On Monday, 13 April 2015 at 05:46:32 UTC, Dicebot wrote:
[...]
That said, I think the main reason why this notion didn't work well for D when @property was introduces is because of extremely vague range semantics. I find it important that you have mentioned exactly `front` and `popFront` as examples for unclear parens placement - problem with those is that there isn't. `front` may or may not be trivial getter depending on (sometimes arbitrary) decision by range implementor, there is no uniformity between those. Which makes impossible to enforce consistent calling style and makes "drop everything" approach much more tempting.

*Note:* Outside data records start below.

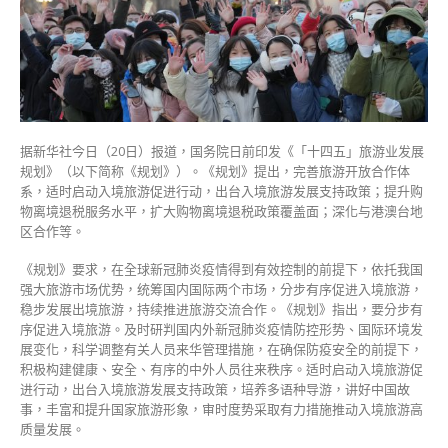
旅
游
促
进
行
动
支
据新华社今日（20日）报道，国务院日前印发《「十四五」旅游业发展
持
规划》（以下简称《规划》）。《规划》提出，完善旅游开放合作体
香
系，适时启动入境旅游促进行动，出台入境旅游发展支持政策；提升购
港
物离境退税服务水平，扩大购物离境退税政策覆盖面；深化与港澳台地
旅
区合作等。
游
业
《规划》要求，在全球新冠肺炎疫情得到有效控制的前提下，依托我国
繁
强大旅游市场优势，统筹国内国际两个市场，分步有序促进入境旅游，
荣
稳步发展出境旅游，持续推进旅游交流合作。《规划》指出，要分步有
发
序促进入境旅游。及时研判国内外新冠肺炎疫情防控形势、国际环境发
展〉
展变化，科学调整有关人员来华管理措施，在确保防疫安全的前提下，
中
积极构建健康、安全、有序的中外人员往来秩序。适时启动入境旅游促
进行动，出台入境旅游发展支持政策，培养多语种导游，讲好中国故
事，丰富和提升国家旅游形象，审时度势采取有力措施推动入境旅游高
质量发展。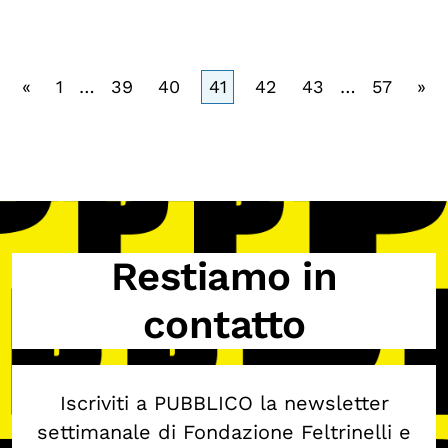
«
1
…
39
40
41
42
43
…
57
»
Restiamo in
contatto
Iscriviti a PUBBLICO la newsletter
settimanale di Fondazione Feltrinelli e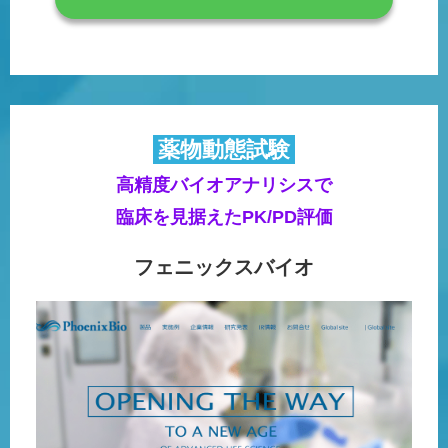
薬物動態試験
高精度バイオアナリシスで
臨床を見据えたPK/PD評価
フェニックスバイオ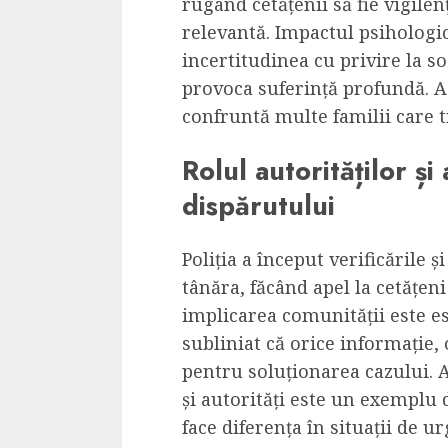
rugând cetățenii să fie vigile
relevantă. Impactul psihologic
incertitudinea cu privire la s
provoca suferință profundă. Ac
confruntă multe familii care t
Rolul autorităților și
dispărutului
Poliția a început verificările 
tânăra, făcând apel la cetățeni
implicarea comunității este es
subliniat că orice informație, 
pentru soluționarea cazului. A
și autorități este un exemplu 
face diferența în situații de ur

At work we use a tool that uses a kind of attribute "no side effects". I would love it if the D could do just that - the compiler is already able to check if a function has side effects or not (if it has none it can warns about simple function call statements), than only functions with no side effects should be callable without parantheses. That would be straight and a clear visible for the reader of some code. And than the attribute @property could be used to allow even a function WITH side effects to be called without parantheses - the developer has to ensure that what ever is done in such a function does something sensible (e.g. calculate something at first call and then only works as getter afterwards), but the reader of the code is warned: the attribute @proberty was used, so he better take a look what this function really does. Maybe also a new attribute @nonprop could be introduced, to force that a function must be called with parantheses even if it has no side effects, but I'm not sure where this would be useful.